Iran ‘sending arms to Syria despite ban’

US and Russia admit helping rival sides as report prepared for UN calls Syria top destination of Iranian shipments.

Syria remains the top destination for Iranian arms shipments, in violation of a UN Security Council ban on weapons exports by the Islamic Republic, according to a confidential report.

The report, submitted by a panel of sanctions-monitoring experts to the Security Council’s Iran sanctions committee, said the panel investigated three large illegal shipments of Iranian weapons over the past year.

Iran, like Russia, is one of Syria’s few allies as it presses ahead with a 14-month-old assault on opposition forces determined to topple Syrian President Bashar al-Assad.

The report comes as Iran and the UN International Atomic Energy Agency try to narrow their differences on how to tackle concerns over Iran’s atomic programme, and as Iran prepares for talks with the five permanent Security Council members and Germany in Iraq next week.

The report was leaked to the Reuters news agency hours after an article appeared in the Washington Post revealing how Syrian opposition fighters battling Assad’s government are beginning to receive more, and better, weapons in an effort paid for by Gulf Arab states and co-ordinated partly by the US.

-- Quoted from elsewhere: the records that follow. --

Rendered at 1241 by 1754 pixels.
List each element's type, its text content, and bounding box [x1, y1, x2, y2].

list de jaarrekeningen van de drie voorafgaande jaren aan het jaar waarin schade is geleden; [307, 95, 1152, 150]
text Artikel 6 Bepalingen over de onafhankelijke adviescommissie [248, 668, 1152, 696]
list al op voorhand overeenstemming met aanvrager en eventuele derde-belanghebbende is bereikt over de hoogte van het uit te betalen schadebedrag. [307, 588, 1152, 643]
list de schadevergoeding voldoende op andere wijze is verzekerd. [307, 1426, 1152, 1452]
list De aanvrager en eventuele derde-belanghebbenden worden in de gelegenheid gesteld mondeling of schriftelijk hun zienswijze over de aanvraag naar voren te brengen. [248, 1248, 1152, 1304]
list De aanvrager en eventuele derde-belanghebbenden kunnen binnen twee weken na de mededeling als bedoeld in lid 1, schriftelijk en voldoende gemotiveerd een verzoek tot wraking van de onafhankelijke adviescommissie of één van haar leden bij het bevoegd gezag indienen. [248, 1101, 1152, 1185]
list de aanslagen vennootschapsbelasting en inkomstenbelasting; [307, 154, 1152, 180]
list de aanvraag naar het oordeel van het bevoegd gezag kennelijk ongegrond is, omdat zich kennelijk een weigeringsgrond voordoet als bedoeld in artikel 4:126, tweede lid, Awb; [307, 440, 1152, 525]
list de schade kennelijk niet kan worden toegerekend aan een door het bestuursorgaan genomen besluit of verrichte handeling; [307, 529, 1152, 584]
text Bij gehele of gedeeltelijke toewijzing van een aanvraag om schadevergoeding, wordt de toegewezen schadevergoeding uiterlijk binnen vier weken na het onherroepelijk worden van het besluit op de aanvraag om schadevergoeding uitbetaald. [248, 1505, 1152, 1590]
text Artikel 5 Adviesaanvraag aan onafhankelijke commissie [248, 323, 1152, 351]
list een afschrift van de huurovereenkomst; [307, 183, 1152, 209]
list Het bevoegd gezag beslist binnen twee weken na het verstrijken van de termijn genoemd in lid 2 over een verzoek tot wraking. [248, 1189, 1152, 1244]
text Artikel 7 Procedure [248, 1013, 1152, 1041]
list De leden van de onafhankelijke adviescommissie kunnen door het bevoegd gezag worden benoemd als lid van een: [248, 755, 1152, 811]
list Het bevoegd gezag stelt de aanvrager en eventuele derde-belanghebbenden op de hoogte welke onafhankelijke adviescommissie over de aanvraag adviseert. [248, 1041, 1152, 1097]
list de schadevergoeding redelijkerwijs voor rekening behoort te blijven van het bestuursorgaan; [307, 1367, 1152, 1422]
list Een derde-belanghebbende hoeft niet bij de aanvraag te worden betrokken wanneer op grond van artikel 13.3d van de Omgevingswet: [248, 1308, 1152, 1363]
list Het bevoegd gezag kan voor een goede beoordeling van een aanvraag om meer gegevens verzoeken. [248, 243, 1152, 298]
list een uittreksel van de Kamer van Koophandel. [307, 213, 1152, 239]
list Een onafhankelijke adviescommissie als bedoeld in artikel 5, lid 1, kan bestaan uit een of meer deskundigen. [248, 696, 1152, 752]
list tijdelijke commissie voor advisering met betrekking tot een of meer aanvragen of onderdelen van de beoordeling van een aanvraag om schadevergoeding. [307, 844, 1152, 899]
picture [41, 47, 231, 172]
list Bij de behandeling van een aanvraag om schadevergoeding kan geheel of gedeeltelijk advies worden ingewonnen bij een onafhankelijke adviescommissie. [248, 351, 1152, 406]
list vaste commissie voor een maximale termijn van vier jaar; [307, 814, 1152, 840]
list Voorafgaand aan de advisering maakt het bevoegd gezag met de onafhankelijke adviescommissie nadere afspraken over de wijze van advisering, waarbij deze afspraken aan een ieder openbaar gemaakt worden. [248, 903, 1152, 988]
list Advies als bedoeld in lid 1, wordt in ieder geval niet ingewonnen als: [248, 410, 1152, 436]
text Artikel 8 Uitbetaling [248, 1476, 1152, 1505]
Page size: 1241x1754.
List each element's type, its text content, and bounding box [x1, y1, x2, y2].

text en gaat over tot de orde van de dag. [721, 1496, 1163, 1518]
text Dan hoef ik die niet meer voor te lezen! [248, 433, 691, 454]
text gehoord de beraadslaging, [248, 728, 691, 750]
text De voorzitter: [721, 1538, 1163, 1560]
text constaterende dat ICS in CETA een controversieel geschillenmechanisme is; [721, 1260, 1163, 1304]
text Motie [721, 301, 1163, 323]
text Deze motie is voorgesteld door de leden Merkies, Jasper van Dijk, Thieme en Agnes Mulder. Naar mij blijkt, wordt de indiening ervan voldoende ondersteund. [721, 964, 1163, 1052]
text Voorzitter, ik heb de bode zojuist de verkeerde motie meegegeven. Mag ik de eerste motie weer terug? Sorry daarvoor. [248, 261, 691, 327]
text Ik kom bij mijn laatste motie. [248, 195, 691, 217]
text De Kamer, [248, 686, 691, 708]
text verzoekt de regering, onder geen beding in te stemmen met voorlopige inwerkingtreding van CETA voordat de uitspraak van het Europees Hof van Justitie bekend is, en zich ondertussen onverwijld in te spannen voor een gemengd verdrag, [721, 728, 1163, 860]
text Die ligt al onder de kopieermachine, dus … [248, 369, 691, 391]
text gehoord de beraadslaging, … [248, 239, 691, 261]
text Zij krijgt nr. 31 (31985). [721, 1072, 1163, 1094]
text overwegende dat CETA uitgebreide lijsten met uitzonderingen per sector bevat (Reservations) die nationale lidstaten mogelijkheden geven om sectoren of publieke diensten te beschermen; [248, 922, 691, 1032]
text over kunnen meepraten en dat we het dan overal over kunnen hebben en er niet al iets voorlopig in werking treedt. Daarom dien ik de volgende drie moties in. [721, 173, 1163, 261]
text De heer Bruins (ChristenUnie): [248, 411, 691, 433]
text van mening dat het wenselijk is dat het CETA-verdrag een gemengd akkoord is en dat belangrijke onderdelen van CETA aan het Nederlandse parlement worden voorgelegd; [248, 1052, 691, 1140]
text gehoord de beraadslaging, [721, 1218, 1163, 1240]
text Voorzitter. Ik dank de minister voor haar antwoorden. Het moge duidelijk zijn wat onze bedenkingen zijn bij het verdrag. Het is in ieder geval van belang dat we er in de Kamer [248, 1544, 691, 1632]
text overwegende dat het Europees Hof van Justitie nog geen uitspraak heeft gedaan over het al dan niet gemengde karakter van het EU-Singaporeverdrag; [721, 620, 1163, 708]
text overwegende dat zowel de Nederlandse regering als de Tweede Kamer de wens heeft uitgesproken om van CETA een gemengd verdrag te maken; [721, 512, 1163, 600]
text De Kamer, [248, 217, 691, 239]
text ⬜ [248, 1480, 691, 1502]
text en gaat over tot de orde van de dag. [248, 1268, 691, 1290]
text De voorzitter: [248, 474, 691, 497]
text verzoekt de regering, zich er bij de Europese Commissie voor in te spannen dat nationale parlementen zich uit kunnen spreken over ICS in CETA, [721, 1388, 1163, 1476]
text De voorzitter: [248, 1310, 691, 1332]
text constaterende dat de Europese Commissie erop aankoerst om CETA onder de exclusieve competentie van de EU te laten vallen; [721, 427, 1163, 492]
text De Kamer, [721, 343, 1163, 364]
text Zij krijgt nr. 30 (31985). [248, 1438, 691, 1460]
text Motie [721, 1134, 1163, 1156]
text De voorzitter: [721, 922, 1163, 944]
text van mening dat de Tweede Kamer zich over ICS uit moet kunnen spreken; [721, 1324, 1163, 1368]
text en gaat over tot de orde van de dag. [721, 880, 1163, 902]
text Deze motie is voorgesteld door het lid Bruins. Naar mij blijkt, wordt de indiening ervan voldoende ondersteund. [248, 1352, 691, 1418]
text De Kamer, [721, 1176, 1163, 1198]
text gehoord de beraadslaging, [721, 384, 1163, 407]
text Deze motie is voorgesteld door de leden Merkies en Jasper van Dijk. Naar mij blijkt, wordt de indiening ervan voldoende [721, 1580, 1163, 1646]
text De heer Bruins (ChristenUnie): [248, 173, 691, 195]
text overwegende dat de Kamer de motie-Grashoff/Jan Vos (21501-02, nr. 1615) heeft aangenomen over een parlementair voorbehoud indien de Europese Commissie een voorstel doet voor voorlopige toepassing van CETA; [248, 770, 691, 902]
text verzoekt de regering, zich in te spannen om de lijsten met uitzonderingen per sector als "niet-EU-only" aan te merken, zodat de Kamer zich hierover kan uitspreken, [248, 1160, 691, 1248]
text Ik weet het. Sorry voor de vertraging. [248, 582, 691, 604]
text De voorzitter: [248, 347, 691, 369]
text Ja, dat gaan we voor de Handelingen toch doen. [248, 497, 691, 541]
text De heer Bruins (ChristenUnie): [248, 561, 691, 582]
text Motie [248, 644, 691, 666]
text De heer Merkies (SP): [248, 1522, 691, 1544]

The article cited opposition activists and US and foreign officials, detailing how the administration has expanded contacts with opposition military forces to provide the Gulf states with assessments of fighters’ credibility and command-and-control infrastructure, the paper reported.

“We are increasing our nonlethal assistance to the Syrian opposition, and we continue to co-ordinate our efforts with friends and allies in the region and beyond in order to have the biggest impact on what we are collectively doing,” a senior US state department official told the Post.

Illegal shipments

The panel on Iran said of the three shipments that it had investigated: “Iran has continued to defy the international community through illegal arms shipments.

“Two of these cases involved [Syria], as were the majority of cases inspected by the Panel during its previous mandate, underscoring that Syria continues to be the central party to illicit Iranian arms transfers.”

The third shipment involved rockets that Britain said last year were headed for Taliban fighters in Afghanistan.

“The panel recommends the designation [blacklisting] of two entities related to these interdictions,” it said.

“The report also takes note of information concerning arms shipments by Iran to other destinations.”

The kinds of arms that Iran was attempting to send to Syria before the shipments were seized by Turkish authorities included assault rifles, machine guns, explosives, detonators, 60mm and 120mm mortal shells and other items, the panel said.

The most recent incident described in the report was an arms shipment discovered in a truck that Turkey seized on its border with Syria in February. Turkey announced last year that it was imposing an arms embargo on Syria.

Diplomats said that the panel’s draft report may be changed by the Security Council’s Iran sanctions committee before it was submitted to the council itself for consideration.

It was unclear how long it would take the committee to pass the report to the Security Council. Last year’s expert panel report on Iran was never made public because Russia blocked its publication.

Circumventing sanctions

The report also discusses Iran’s attempts to circumvent sanctions on its nuclear programme but notes that the four rounds of punitive measures the 15-nation Security Council imposed on Iran between 2006 and 2010 are having an impact.

“Sanctions are slowing Iran’s procurement of some critical items required for its prohibited nuclear programme,” it said.

“At the same time prohibited activities continue, including uranium enrichment.”

Among the items Iran has attempted to procure for its nuclear programme, the panel said, were nuclear-grade graphite, high-strength aluminum, aluminum, powder, specialised alloys, maraging steel, carbon fiber, magnets, vacuum pumps, turbines, electrical switchboards and helium gas detectors.

“The panel identifies the acquisition of high-grade carbon fibre as one of a number of critical items Iran requires for the development of more advanced centrifuges,” the report said, adding that nations should be on alert for illicit attempts to acquire such items.

Iran rejects allegations by Western nations and their allies that it is secretly developing the capability to produce nuclear weapons.

It has refused to suspend its enrichment programme as demanded by the Security Council despite being hit with increasingly strong UN and various national sanctions.